Overview
- A randomized, placebo‑controlled phase 2 trial of acmopatide (CT‑868) enrolled 111 adults with type 1 diabetes and BMI ≥27 kg/m² and treated them for 16 weeks with 1.8 mg, 4.1 mg, 6.6 mg or placebo.
- The 4.1 mg dose produced a statistically significant HbA1c reduction at 16 weeks versus placebo, and higher doses showed dose‑dependent benefits in continuous glucose metrics.
- Participants lost substantial weight on active doses (about 6.4–6.7% with the 4.1 mg and 6.6 mg doses versus a 0.3% gain with placebo) and insulin use fell, with the 6.6 mg group reducing total daily insulin by roughly 15 units.

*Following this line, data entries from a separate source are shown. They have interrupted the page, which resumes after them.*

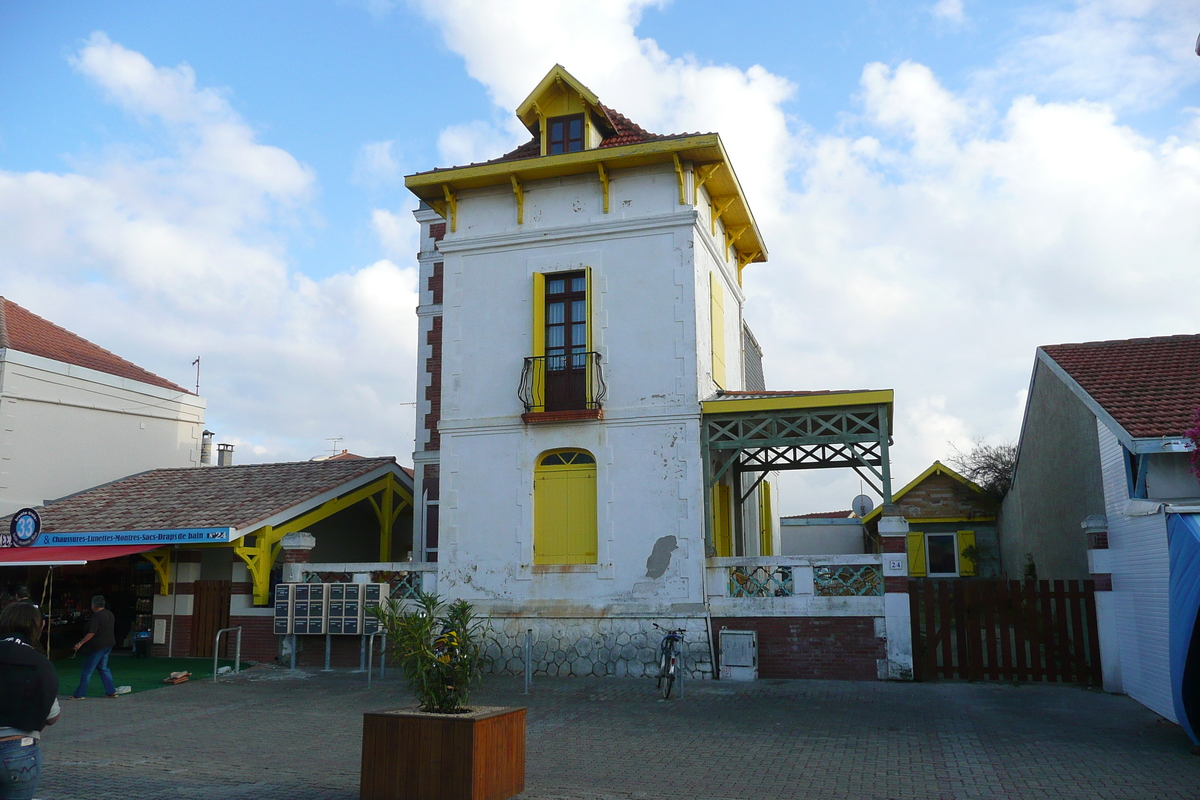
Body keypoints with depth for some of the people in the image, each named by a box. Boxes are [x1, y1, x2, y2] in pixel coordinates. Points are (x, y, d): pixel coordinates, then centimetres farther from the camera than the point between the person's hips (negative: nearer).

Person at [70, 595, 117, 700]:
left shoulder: (96, 617, -17)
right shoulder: (110, 614, 9)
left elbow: (91, 633, -23)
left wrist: (80, 643, -17)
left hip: (97, 646, -9)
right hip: (108, 645, 9)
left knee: (87, 670, 0)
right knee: (103, 668, 17)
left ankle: (79, 694, 4)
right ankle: (111, 691, 14)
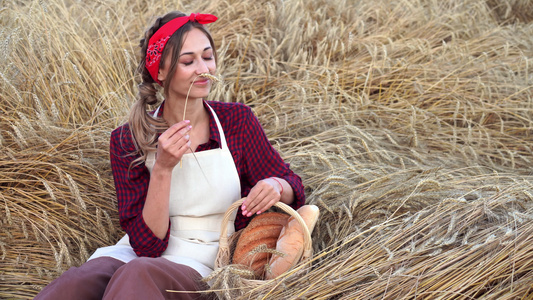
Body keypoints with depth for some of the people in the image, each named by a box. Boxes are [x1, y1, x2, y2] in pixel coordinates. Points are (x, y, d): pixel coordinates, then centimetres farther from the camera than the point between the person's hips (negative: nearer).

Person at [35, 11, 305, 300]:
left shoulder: (237, 121, 0)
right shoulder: (128, 140, -3)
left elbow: (292, 186, 10)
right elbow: (147, 243, -8)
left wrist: (275, 186, -14)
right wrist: (162, 169, -21)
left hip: (199, 266, 0)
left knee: (138, 273, -37)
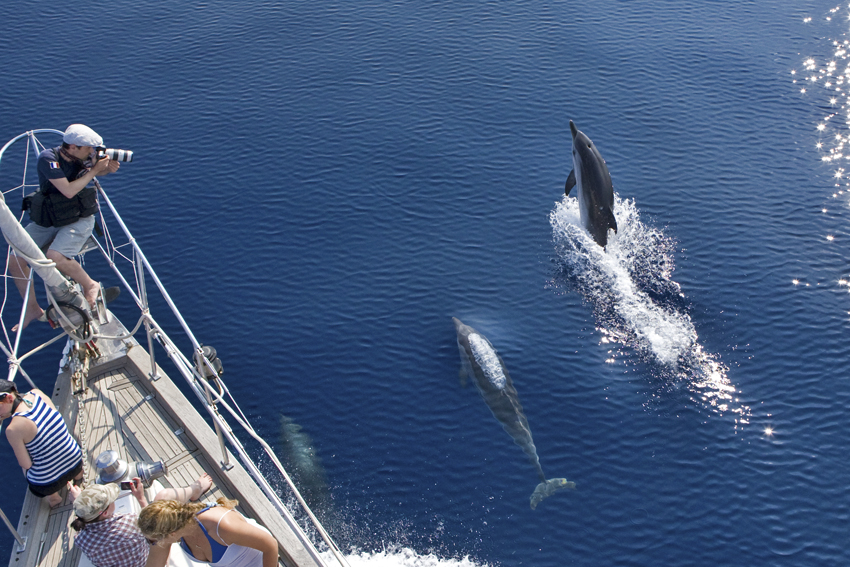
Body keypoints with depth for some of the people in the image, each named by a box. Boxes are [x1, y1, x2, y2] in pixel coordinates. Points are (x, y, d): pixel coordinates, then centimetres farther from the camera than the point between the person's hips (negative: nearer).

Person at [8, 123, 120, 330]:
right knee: (15, 259, -8)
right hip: (48, 220, 1)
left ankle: (90, 285, -5)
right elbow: (69, 190, -26)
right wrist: (93, 170, -20)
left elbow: (97, 171, 15)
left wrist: (108, 167, -8)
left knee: (54, 257, -28)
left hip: (79, 220, -1)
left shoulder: (85, 155, -9)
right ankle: (32, 308, 9)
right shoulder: (48, 158, -19)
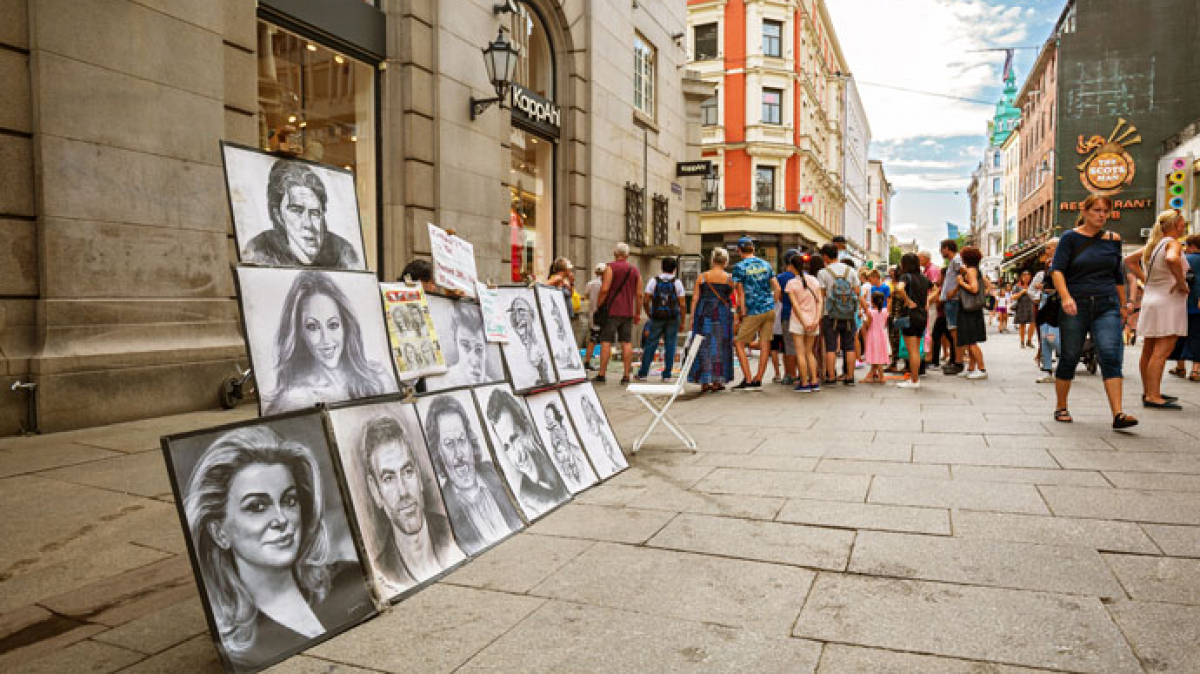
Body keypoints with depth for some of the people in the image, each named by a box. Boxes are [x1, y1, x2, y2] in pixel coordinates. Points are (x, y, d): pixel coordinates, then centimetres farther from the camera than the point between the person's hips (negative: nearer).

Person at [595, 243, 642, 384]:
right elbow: (639, 294, 9)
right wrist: (638, 313, 15)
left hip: (611, 311, -4)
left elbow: (605, 289, -13)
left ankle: (602, 375, -4)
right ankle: (626, 375, 3)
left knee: (606, 342, -2)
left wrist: (598, 305, -4)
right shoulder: (635, 270, 11)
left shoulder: (611, 267, -3)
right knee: (626, 343, 5)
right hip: (628, 312, 4)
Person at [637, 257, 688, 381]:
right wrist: (683, 322, 4)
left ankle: (643, 373, 8)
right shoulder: (677, 283, 0)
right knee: (670, 346, 6)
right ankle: (667, 375, 7)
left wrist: (649, 315, 13)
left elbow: (645, 301, -2)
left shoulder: (654, 281, 1)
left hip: (656, 317, 0)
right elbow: (683, 304, -3)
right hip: (673, 319, 0)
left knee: (650, 345, 6)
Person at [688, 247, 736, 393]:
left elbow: (695, 299, 2)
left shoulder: (701, 277, 2)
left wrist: (692, 317, 6)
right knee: (720, 346, 8)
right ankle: (717, 381, 9)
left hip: (704, 314, 1)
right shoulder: (729, 278, 0)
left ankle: (704, 382, 4)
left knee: (704, 346, 6)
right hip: (722, 315, -1)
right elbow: (733, 299, 2)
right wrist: (736, 315, 15)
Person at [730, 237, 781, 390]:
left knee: (739, 343, 4)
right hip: (769, 310, 6)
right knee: (765, 344, 6)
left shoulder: (739, 267, -5)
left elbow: (741, 292, -8)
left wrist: (743, 312, -4)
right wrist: (773, 304, 17)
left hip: (753, 312, -5)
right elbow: (777, 288, 9)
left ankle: (748, 380, 0)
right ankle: (758, 381, 11)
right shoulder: (765, 264, 11)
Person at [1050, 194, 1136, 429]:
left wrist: (1123, 305, 22)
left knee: (1111, 356, -11)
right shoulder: (1070, 238, 0)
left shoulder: (1112, 240, 12)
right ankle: (1061, 408, 20)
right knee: (1069, 358, 4)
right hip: (1075, 307, -3)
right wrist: (1065, 297, -26)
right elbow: (1057, 270, -11)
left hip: (1107, 306, 3)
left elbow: (1118, 276, 21)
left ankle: (1118, 414, -16)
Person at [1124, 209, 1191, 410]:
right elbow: (1172, 259, -34)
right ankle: (1153, 396, -14)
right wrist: (1181, 282, -21)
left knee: (1149, 350, 14)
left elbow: (1130, 260, 23)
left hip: (1150, 298, 9)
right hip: (1168, 302, -9)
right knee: (1162, 351, -11)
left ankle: (1148, 391, 23)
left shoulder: (1152, 244, 12)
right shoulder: (1173, 243, -12)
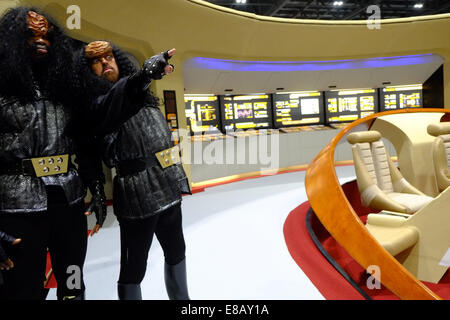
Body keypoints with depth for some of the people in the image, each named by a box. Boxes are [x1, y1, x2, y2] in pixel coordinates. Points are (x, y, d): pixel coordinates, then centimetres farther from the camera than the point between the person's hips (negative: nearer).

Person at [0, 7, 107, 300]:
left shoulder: (66, 87, 12)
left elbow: (86, 145, 12)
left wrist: (97, 189, 7)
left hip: (70, 203, 4)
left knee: (74, 288, 18)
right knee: (24, 290, 10)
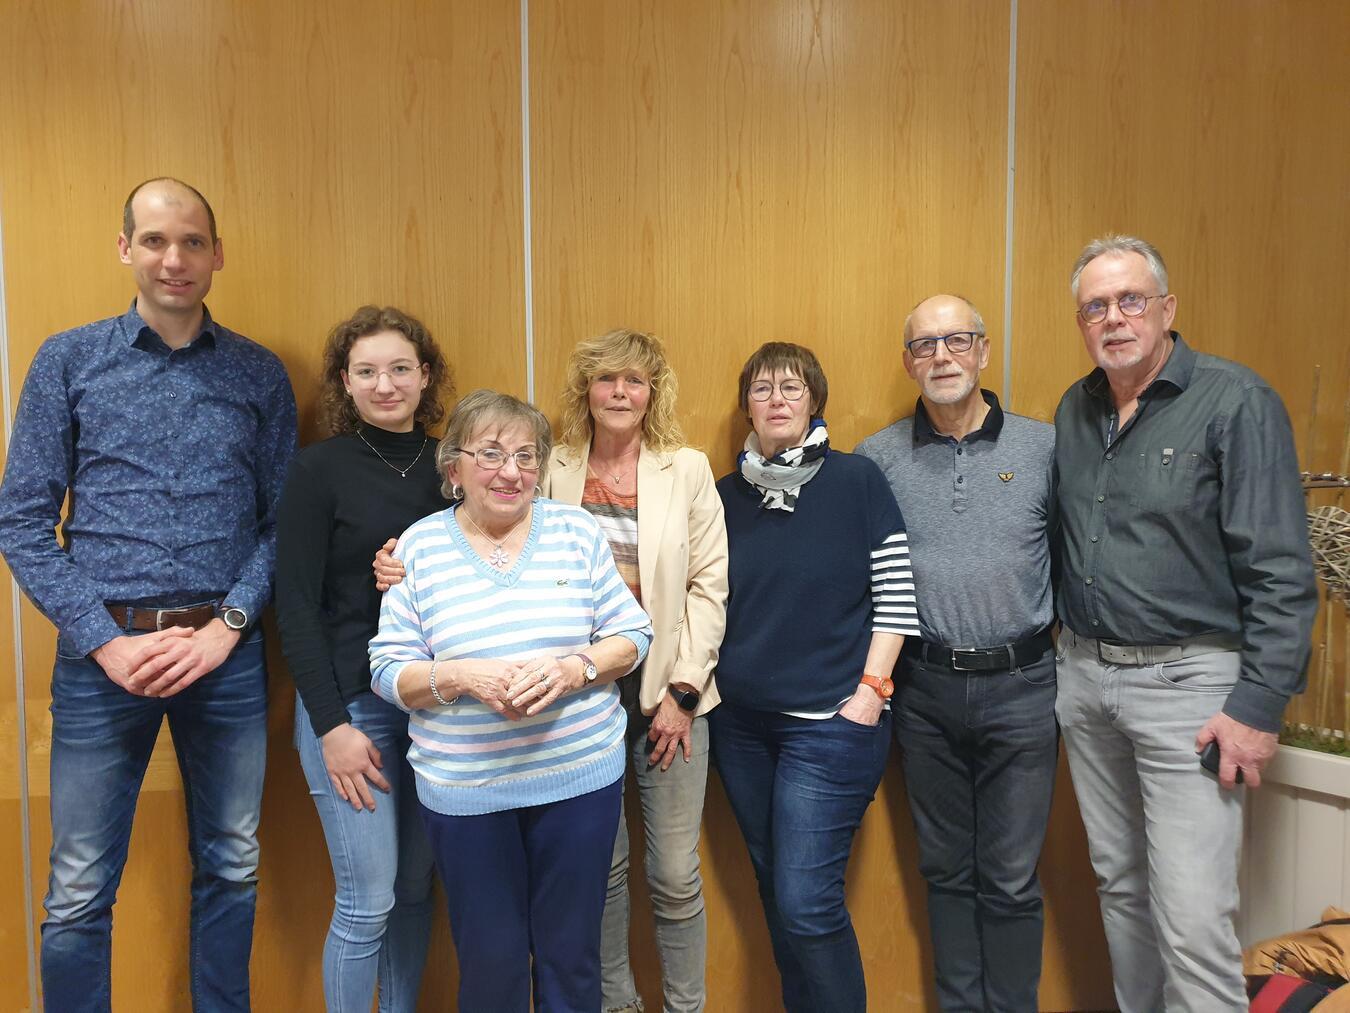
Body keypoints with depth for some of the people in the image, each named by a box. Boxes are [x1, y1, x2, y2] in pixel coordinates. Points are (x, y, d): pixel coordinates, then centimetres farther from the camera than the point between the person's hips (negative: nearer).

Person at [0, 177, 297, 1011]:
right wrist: (108, 642, -11)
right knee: (80, 891, 8)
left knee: (231, 871, 14)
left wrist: (227, 626, -11)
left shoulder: (260, 374, 4)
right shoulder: (67, 362, 3)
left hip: (228, 651, 1)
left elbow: (283, 522, 2)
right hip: (103, 652, -1)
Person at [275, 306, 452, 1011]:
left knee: (416, 889, 14)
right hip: (351, 705, -4)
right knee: (368, 901, 3)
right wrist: (332, 726, -11)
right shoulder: (320, 468, -6)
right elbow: (296, 608, -8)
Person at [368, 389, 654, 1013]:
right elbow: (388, 670, -2)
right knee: (489, 960, 12)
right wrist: (464, 677, -20)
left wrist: (573, 669, -18)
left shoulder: (577, 530, 0)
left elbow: (631, 635, 1)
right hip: (464, 790, 0)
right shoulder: (419, 547, -2)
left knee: (572, 956, 14)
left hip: (579, 775, 1)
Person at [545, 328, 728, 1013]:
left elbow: (709, 585, -3)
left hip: (666, 689, -1)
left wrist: (683, 692, -6)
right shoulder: (555, 472, 1)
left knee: (675, 874, 4)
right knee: (599, 863, 13)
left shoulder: (687, 469, -1)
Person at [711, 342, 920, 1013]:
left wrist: (870, 691, -10)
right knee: (774, 889, 16)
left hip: (830, 722, -4)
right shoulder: (725, 495, 6)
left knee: (806, 902, -6)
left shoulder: (857, 481, -5)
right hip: (741, 723, 5)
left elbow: (895, 595, -5)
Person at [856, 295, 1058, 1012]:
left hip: (1020, 686, -1)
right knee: (946, 869, 15)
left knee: (1010, 879, 7)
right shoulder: (877, 458, 1)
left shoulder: (1044, 447, 0)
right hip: (926, 690, 1)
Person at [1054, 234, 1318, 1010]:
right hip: (1083, 674, 6)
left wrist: (1260, 705, -15)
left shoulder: (1237, 402, -10)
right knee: (1120, 885, 18)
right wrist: (1063, 649, 8)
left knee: (1193, 918, -4)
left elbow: (1281, 571, -12)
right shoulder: (1074, 411, 9)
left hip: (1187, 682, -5)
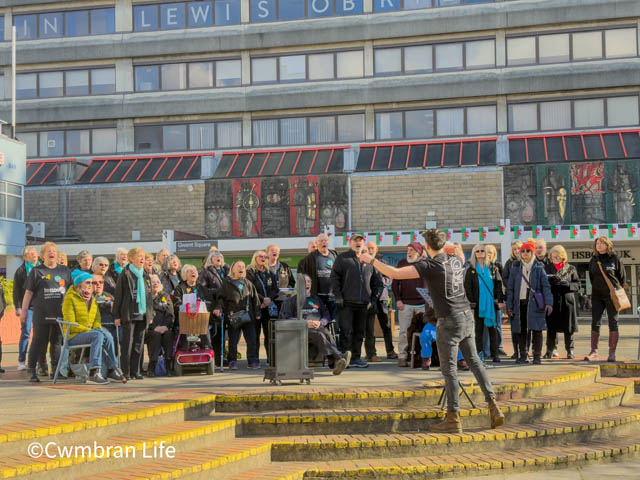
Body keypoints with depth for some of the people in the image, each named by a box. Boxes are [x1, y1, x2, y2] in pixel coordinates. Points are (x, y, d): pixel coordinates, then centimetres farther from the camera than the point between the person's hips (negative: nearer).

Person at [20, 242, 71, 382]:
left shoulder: (64, 271, 13)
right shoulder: (36, 271, 4)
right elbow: (28, 293, 2)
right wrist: (23, 310, -3)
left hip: (60, 313, 3)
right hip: (41, 313, -3)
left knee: (57, 342, 10)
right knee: (39, 342, -3)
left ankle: (56, 369, 18)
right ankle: (32, 370, 1)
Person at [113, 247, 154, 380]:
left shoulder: (145, 276, 14)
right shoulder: (125, 275, -3)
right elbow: (118, 295, -4)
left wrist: (151, 314, 15)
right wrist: (117, 316, -8)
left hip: (142, 315, 5)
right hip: (129, 315, -5)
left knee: (139, 344, 7)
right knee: (127, 344, -4)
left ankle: (135, 371, 13)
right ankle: (125, 372, 0)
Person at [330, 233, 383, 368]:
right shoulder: (342, 258, 4)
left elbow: (376, 281, 21)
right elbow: (334, 277, -2)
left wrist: (373, 298, 11)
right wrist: (338, 296, -10)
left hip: (363, 303, 4)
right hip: (346, 303, -4)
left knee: (359, 332, 7)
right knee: (346, 331, -7)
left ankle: (356, 357, 14)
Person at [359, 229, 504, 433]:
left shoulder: (429, 265, -15)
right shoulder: (456, 260, 6)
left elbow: (394, 273, -19)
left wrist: (372, 260, -8)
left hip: (450, 320, -7)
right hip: (467, 315, 7)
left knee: (449, 368, 0)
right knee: (474, 360, 16)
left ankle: (453, 418, 3)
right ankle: (492, 404, 11)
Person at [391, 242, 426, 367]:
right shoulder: (402, 263, 7)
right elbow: (395, 283, 8)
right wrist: (398, 300, -2)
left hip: (422, 304, 0)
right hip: (405, 304, 0)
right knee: (404, 331, -3)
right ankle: (402, 357, 1)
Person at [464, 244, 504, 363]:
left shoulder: (492, 268, 9)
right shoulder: (471, 270, 4)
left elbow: (498, 284, 7)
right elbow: (467, 287, 0)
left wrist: (500, 300, -2)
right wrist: (471, 303, -8)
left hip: (491, 303, 1)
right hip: (478, 304, -1)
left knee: (493, 329, 3)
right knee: (478, 329, 2)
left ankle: (495, 354, 7)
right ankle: (479, 354, 5)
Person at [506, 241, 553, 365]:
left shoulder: (539, 267, 5)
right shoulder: (515, 267, 10)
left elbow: (546, 286, 1)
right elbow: (510, 288, 9)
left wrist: (549, 302, -11)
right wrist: (509, 306, 2)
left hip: (534, 303, -2)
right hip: (519, 303, 2)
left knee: (537, 329, -4)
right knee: (521, 330, 5)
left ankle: (537, 355, 3)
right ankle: (523, 355, 14)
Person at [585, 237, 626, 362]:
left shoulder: (614, 259, -2)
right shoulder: (593, 260, 8)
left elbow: (622, 277, 4)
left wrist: (618, 290, 2)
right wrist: (596, 288, 13)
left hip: (612, 295, -3)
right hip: (597, 296, 3)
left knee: (613, 323, 0)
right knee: (595, 323, -1)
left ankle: (612, 353, 3)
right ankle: (594, 352, 2)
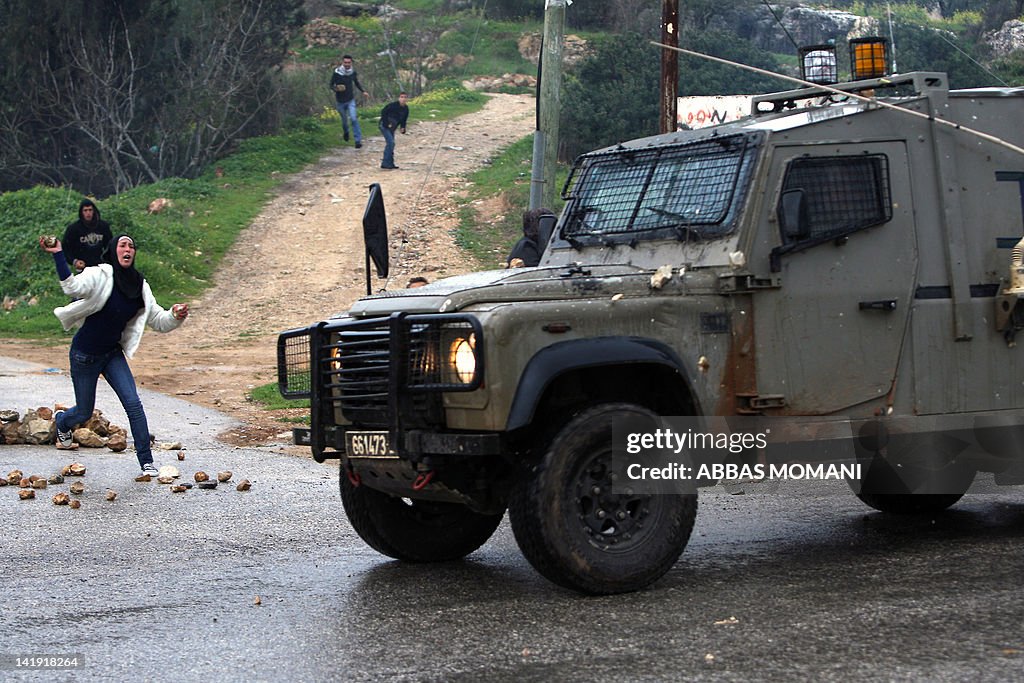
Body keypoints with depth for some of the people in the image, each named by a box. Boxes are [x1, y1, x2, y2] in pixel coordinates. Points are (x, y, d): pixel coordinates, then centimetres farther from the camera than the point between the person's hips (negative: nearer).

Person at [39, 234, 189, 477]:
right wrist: (58, 254, -48)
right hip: (85, 354, -4)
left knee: (133, 404, -12)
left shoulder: (140, 286, -2)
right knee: (84, 413, 10)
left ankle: (147, 462, -5)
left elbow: (158, 320, 3)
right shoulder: (100, 276, -19)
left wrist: (175, 316, -18)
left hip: (113, 354, 4)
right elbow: (73, 286, -39)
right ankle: (61, 420, 48)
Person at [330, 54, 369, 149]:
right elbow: (331, 85, -4)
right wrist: (336, 89, -25)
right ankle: (345, 132, 49)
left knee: (354, 119, -16)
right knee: (344, 119, 14)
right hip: (340, 101, -1)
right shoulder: (336, 73, -13)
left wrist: (363, 91, 3)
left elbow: (357, 82, 15)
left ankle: (358, 140, -15)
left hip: (350, 100, 1)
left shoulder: (353, 72, -4)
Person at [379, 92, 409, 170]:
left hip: (391, 128, 8)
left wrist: (403, 128, -2)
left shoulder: (406, 109, 4)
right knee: (391, 143, -17)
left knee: (390, 144, 12)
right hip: (384, 126, -8)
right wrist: (386, 124, -20)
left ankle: (385, 163, 21)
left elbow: (403, 119, 15)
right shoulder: (393, 105, -19)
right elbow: (383, 112, -18)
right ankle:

- Safety findings were dominated by mostly mild-to-moderate gastrointestinal side effects such as nausea and diarrhea, with no level‑3 hypoglycemia or diabetic ketoacidosis reported during the 16‑week study.
- Roche, which acquired sponsor Carmot during the program, announced it will not advance acmopatide to a phase 3 type 1 diabetes program, leaving the clinical and regulatory pathway for incretin therapies in type 1 diabetes unresolved while other companies pursue their own trials.